Bio-harness and smart insole

Mar 17, 2007 13:05 GMT  ·  By

Soon, smart fabrics will tell how you cope with combat situations or sport performances.

The new fabric designed by New Zealand firm Zephyr offers information on heart beat, skin temperature, posture, activity and breathing rate with the simple worn over the skin.

The new fabric could allow athletes to assess their performance by measuring in an extremely simple way their physiological reactions.

Zephir's products that can do this are a bio-harness (a length of fabric worn around the chest) and a shoe pod (a smart insole), both fabricated from a patented textile that has the sensors incorporated into it that once paired with electronics, can record and broadcast physiological information.

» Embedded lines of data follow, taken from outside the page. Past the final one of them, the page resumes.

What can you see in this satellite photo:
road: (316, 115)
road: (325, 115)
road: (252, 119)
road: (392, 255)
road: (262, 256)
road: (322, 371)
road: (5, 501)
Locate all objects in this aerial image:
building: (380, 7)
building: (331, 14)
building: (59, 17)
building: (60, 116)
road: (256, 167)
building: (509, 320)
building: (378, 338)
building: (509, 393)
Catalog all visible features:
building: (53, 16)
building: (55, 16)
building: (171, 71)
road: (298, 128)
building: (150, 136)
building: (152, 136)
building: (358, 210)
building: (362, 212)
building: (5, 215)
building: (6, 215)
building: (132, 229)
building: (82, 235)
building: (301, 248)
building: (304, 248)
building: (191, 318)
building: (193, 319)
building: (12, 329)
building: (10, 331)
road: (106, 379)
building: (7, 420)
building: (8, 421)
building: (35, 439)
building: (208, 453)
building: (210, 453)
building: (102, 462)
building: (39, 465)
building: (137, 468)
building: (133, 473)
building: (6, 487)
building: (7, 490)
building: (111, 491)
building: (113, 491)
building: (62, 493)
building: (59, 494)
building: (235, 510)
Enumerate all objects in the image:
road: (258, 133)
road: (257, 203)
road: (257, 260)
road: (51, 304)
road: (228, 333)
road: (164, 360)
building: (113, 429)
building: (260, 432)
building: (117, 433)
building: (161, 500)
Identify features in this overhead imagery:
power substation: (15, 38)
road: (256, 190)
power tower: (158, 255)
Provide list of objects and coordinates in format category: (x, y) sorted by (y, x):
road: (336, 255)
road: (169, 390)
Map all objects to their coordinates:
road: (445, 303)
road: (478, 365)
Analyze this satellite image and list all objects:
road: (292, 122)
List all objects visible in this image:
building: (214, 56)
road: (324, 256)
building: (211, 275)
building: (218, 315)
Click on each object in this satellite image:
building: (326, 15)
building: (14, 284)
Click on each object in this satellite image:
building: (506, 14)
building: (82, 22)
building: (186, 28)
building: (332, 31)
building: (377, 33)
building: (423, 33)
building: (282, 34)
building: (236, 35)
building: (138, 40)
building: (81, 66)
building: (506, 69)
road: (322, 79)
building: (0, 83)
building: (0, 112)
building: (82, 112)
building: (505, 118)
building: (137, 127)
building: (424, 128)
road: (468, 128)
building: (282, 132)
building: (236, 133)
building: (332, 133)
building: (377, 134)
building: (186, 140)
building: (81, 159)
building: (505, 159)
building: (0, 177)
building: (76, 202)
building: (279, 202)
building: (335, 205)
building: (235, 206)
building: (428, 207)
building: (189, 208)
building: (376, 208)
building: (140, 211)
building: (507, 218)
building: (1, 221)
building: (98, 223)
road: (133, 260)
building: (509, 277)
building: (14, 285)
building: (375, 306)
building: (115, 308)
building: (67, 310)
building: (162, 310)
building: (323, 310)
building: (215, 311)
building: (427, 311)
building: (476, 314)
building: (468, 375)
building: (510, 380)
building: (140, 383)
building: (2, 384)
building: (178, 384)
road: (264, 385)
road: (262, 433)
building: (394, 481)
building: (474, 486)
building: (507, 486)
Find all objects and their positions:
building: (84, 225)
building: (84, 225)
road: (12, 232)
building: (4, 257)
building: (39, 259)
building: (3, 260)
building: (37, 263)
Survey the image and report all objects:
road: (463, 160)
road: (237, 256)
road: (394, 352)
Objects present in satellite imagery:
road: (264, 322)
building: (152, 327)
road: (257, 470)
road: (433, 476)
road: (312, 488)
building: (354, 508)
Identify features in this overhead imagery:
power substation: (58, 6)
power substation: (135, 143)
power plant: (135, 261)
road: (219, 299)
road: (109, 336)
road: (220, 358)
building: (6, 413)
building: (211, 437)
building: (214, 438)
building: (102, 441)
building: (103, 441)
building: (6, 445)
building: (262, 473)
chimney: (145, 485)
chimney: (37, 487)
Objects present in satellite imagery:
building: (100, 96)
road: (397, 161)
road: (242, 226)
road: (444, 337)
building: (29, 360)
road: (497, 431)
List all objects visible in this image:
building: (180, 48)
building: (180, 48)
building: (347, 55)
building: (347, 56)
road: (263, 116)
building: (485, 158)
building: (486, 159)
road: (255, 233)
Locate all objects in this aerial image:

"The company expects the products to find a role in the health, defense and medical markets. Already, Zephyr had signed a deal with the US Department of Defense to provide some of its special forces with the bioharness. The device would enable officers to see what physiological state their men were in," said Steven Small, director of business development for Zephyr.

"The work that Zephyr had done on the fabric had taken it out of the laboratory and enabled it to be put to much more practical use. All these tools exist today but only in laboratories, which would mean they hook you up to wires to measure you," he said.

"With our tools, the doctor gives them to you and you go away and use them for a week."

The bioharness could also be employed when testing new drugs, assessing the effects they induce in the body.

The data recorded by the device can be transmitted weekly or gathered directly to a nearby laptop.

"The smart insole, or shoe pod, could find a role as a training aid for runners", said Small.

The shoe pod measures the size of a person's step, the points of maxim pressure, where they push off from and the rhythm of their foot movement.

"It could be a great coaching tool for sprinters," he said.

The smart sole could also be used by patients recovering from operations to replace a knee or hip, as it can assess how a person's gait is modified by the intervention.

But probably, the commercial hit of it will be brought by the fact that it can be employed by amateur athletes willing to measure their personal performances.

"The next step is to use Java [a computer language] to connect it to a cellphone. Then you have an automatic connection to the internet so by the time you are home you can log on and see how you did," said Small.

"The bioharness is being used by some of the keen runners among Zephyr staff. It's created quite a competition because they can go to the website and measure their progress against everyone else," he added.